Secondly, Morgan Park has emphasized these sidewalks by placing their garages (for these car-machines) behind their houses. Yes, like much of South Minneapolis, the planned community of Morgan Park, Duluth has an intricate system of alleyways and detached garages that allows the fronts of homes to have porches and windows and gardens, rather than driveways and giant 3-car garages with their bleak and blank doors. Having actual fronts of houses along the street is what gives these homes that “old-fashioned” look, but it also places far more emphasis on the streetscape, on the front yard, on the sidewalk, on the front garden. While most front yards in modern suburbia are strictly ornamental gardens, mere simulations of yards that rarely used by anyone, these front yards seem to have a life to them. People seem to sit on their porch, and perhaps even throw the football in the grass along the street.


[One of the entrances to the ubiquitous alleyways the run behind the homes of Morgan Park.]



[The backyards of Morgan Park, where the homes are set about 20 ft, from each other.]

[Even though it was built at the very dawn of the automobile era, garages sit behind the homes of Morgan Park.]

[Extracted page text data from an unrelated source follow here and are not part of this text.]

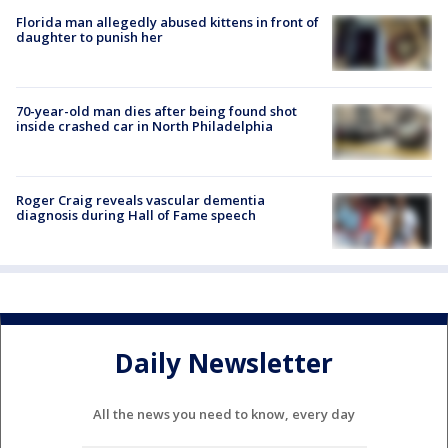
Florida man allegedly abused kittens in front of
daughter to punish her
70-year-old man dies after being found shot
inside crashed car in North Philadelphia
Roger Craig reveals vascular dementia
diagnosis during Hall of Fame speech
Daily Newsletter
All the news you need to know, every day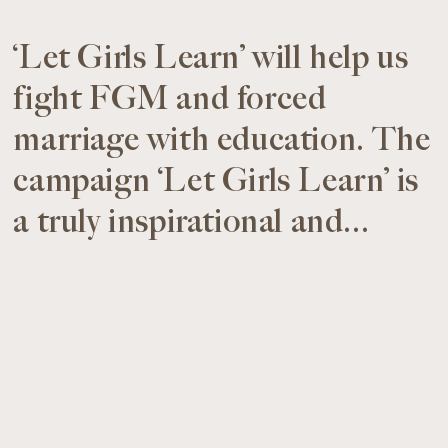
‘Let Girls Learn’ will help us
fight FGM and forced
marriage with education. The
campaign ‘Let Girls Learn’ is
a truly inspirational and...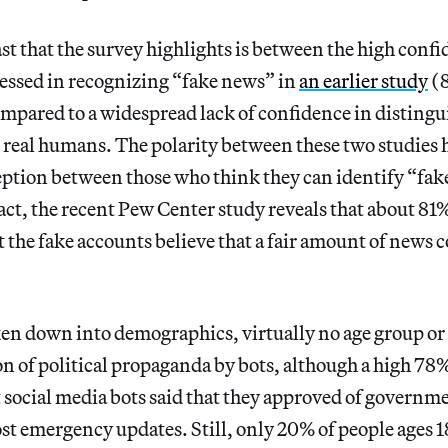
t that the survey highlights is between the high conf
ssed in recognizing “fake news” in
an earlier study
(8
pared to a widespread lack of confidence in distingu
real humans. The polarity between these two studies h
eption between those who think they can identify “fak
fact, the recent Pew Center study reveals that about 81
 the fake accounts believe that a fair amount of news
n down into demographics, virtually no age group or
n of political propaganda by bots, although a high 78
social media bots said that they approved of governm
st emergency updates. Still, only 20% of people ages 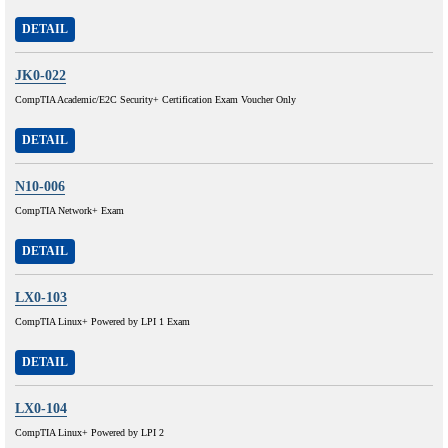
DETAIL
JK0-022
CompTIA Academic/E2C Security+ Certification Exam Voucher Only
DETAIL
N10-006
CompTIA Network+ Exam
DETAIL
LX0-103
CompTIA Linux+ Powered by LPI 1 Exam
DETAIL
LX0-104
CompTIA Linux+ Powered by LPI 2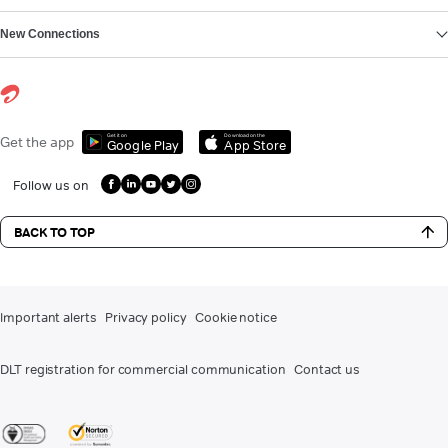
New Connections
Get it on
Download on the
Get the app
Google Play
App Store
Follow us on
BACK TO TOP
Important alerts
Privacy policy
Cookie notice
DLT registration for commercial communication
Contact us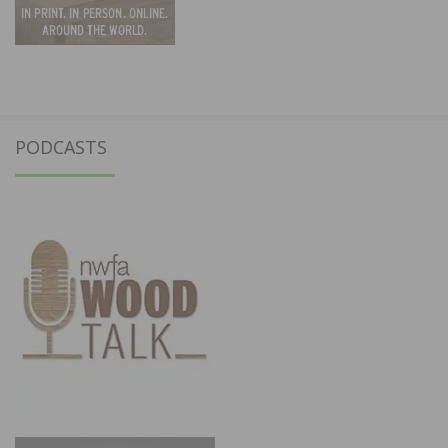
PODCASTS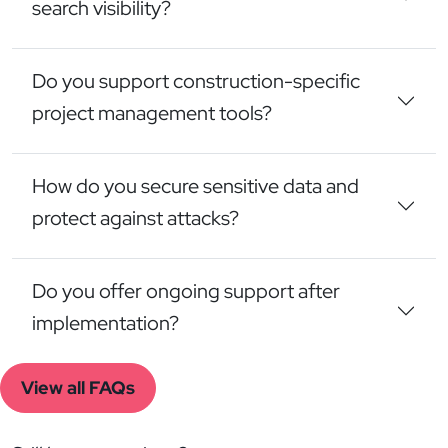
search visibility?
Do you support construction-specific
project management tools?
How do you secure sensitive data and
protect against attacks?
Do you offer ongoing support after
implementation?
View all FAQs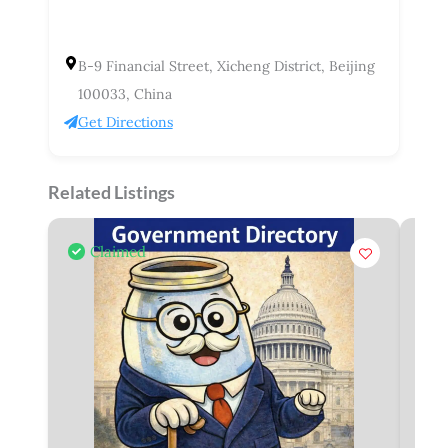
B-9 Financial Street, Xicheng District, Beijing
100033, China
Get Directions
Related Listings
Claimed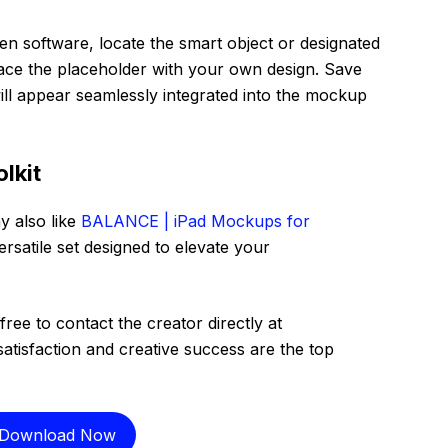
n software, locate the smart object or designated
lace the placeholder with your own design. Save
ll appear seamlessly integrated into the mockup
lkit
y also like
BALANCE | iPad Mockups for
ersatile set designed to elevate your
free to contact the creator directly at
satisfaction and creative success are the top
Download Now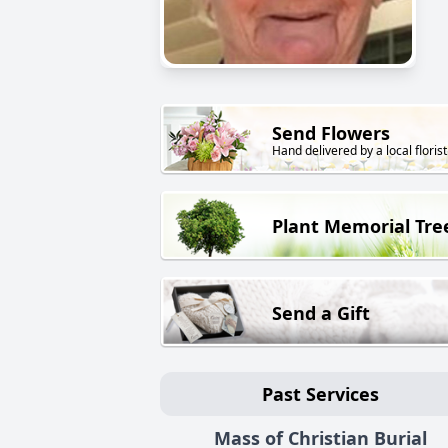
Send Flowers
Hand delivered by a local florist
Plant Memorial Tre
Send a Gift
Past Services
Mass of Christian Burial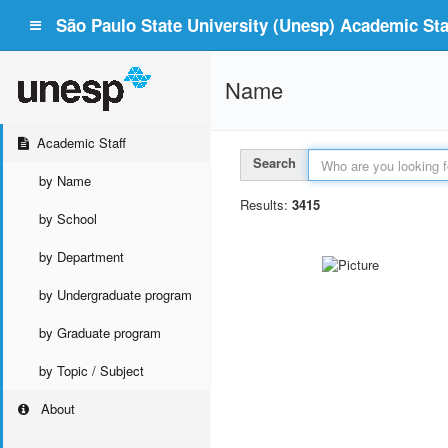
São Paulo State University (Unesp) Academic Staf
Name
Academic Staff
Search
by Name
Results:
3415
by School
by Department
by Undergraduate program
by Graduate program
by Topic / Subject
About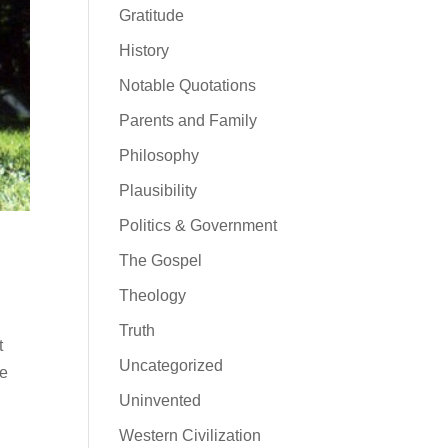
Gratitude
History
Notable Quotations
Parents and Family
Philosophy
Plausibility
Politics & Government
The Gospel
Theology
Truth
t
Uncategorized
he
Uninvented
Western Civilization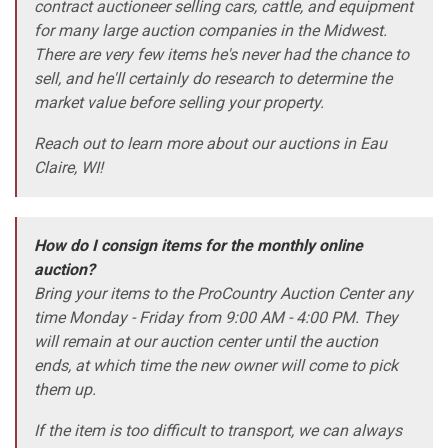
contract auctioneer selling cars, cattle, and equipment
for many large auction companies in the Midwest.
There are very few items he's never had the chance to
sell, and he'll certainly do research to determine the
market value before selling your property.
Reach out to learn more about our auctions in Eau
Claire, WI!
How do I consign items for the monthly online
auction?
Bring your items to the ProCountry Auction Center any
time Monday - Friday from 9:00 AM - 4:00 PM. They
will remain at our auction center until the auction
ends, at which time the new owner will come to pick
them up.
If the item is too difficult to transport, we can always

Third and finally, Morgan Park has a real diversity of housing types. While, like modern suburbia, they were all planned and built by the same exact company, at the same exact time, you’ll find a real mixture of sizes and types of homes in this neighborhood. There are lots of traditional single-family homes, but there are also duplexes and attached row houses (in groups of four) that line the streets. This kind of diversity allows many different choices for many different types of people and families, and especially different income levels. Rather than everyone getting a giant 2,000+ sq. ft. house, there are all sorts of different sizes and arrangements. And, what’s more, they’re all mixed together, so that you likely end up with a more diverse set of neighbors that you might in a modern cookie-cutter development.

The other parts of the planned community, the school, the community center, the park, seem to have aged pretty well, too, with one big exception. Morgan Park still has a ‘main street’, where, presumably, businesses catered to the residents with grocery stores, hardware stores, or whatever other types of retail you had back in the1920s. In today’s era of big box shopping, except for one little hair salon, this commercial stretch is almost entirely abandoned. The row of empty shops sits there, waiting for a time when more localized time that may never arrive.


[A bank along Morgan Park's main commercial street.]

[The strip of commercial shops along Morgan Park's main street sits almost empty.]



But, if you want to see a suburbia baby picture, where the idea of 'a city in the country' first was put into practice, head up to Duluth go off the beaten track, down South along the river, until you find Morgan Park. Walk around and imagine what it might have been like back when US Steel was the largest company in the US, and the place was a wholly owned company town. It's an interesting piece of American planning history, and even today, it seems like a really nice place to live.

[One of the many strange carriage house-esque buildings that sit around in Morgan Park, unused today.]


[The Bob Stoner Memorial Garden at the North entrance to the community of Morgan Park.]